* Exercise objective:
In the article on the GEBG endorsement, retype everything from "Along with SAIS" down to "and risk management.".

* Excerpt provided:
= Beginning of Section =

SAIS Partners with GEBG on Endorsement
By Sarah Stewart
Independent schools have a new resource to assess and improve their global education programs. The Global Education Benchmark Group is now offering endorsements and has awarded its first to Providence Day School (PDS) in Charlotte, NC. The assessment for the GEBG Endorsement was conducted in conjunction with the school’s SAIS reaccreditation visit this past fall.
The accreditation team of five was chaired by Jack Hall, Head of the Walker School in Marietta, GA. Among those members was a global education expert, Tricia Anderson, Director of the Isdell Center for Global Leadership at Pace Academy in Atlanta, GA.
Along with SAIS accreditation standards, the school’s global program was assessed on nine standards from the GEBG. They include vision and purpose; governance and leadership; teaching and learning in curricular and co curricular activities; assessment and documentation, both quantitativeand qualitative; resources and support systems; stakeholder communication and relationships; commitment to continuous improvement; accessibility and affordability; and risk management.

= End of Section =

* Recorded information:
= Beginning of Section =

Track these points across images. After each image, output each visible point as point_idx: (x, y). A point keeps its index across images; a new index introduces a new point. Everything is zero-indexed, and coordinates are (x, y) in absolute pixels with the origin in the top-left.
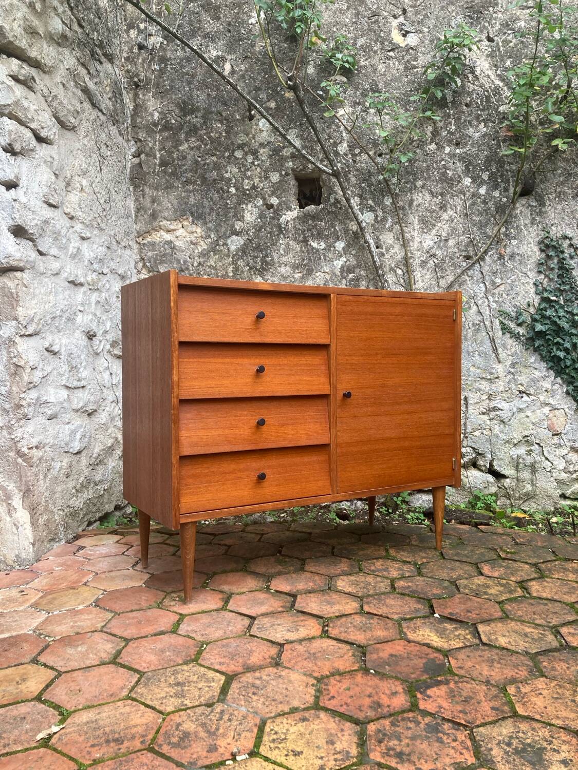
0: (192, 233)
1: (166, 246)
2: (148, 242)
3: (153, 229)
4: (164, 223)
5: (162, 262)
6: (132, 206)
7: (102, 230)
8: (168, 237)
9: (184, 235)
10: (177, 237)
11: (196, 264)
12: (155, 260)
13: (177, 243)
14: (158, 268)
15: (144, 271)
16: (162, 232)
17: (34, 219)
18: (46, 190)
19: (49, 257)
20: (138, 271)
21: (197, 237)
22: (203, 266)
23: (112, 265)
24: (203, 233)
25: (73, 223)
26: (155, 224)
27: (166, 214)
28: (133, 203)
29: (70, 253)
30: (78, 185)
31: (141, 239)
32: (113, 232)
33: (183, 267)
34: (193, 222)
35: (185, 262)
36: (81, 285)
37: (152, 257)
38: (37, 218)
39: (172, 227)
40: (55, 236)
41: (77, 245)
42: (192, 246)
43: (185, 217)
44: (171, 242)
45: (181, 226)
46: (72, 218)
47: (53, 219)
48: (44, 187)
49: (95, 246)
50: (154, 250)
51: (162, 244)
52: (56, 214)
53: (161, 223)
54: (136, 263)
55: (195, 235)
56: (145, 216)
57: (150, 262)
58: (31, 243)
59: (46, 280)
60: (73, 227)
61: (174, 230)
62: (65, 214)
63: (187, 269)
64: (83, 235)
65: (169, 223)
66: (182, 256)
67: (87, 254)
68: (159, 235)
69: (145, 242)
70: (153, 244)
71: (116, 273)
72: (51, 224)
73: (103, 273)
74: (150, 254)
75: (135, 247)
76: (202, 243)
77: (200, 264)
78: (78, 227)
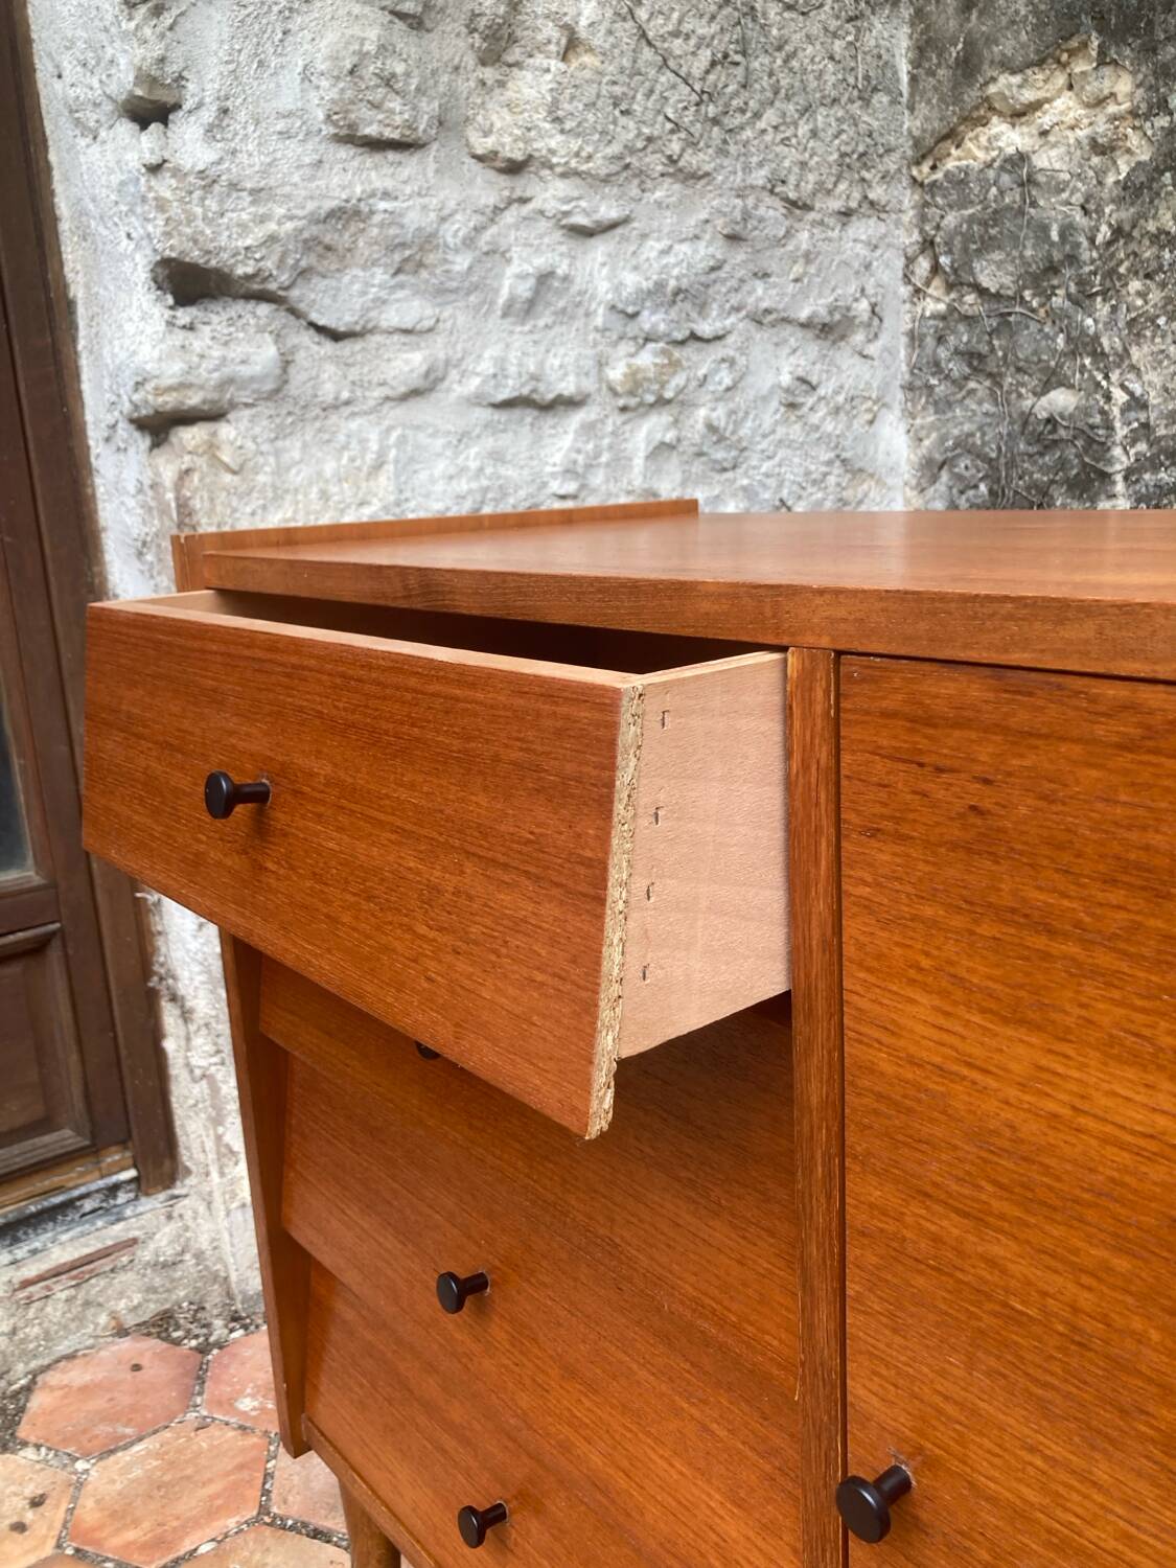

= End of Section =

* Worked solution:
Along with SAIS accreditation standards, the school’s global program was assessed on nine standards from the GEBG. They include vision and purpose; governance and leadership; teaching and learning in curricular and co curricular activities; assessment and documentation, both quantitativeand qualitative; resources and support systems; stakeholder communication and relationships; commitment to continuous improvement; accessibility and affordability; and risk management.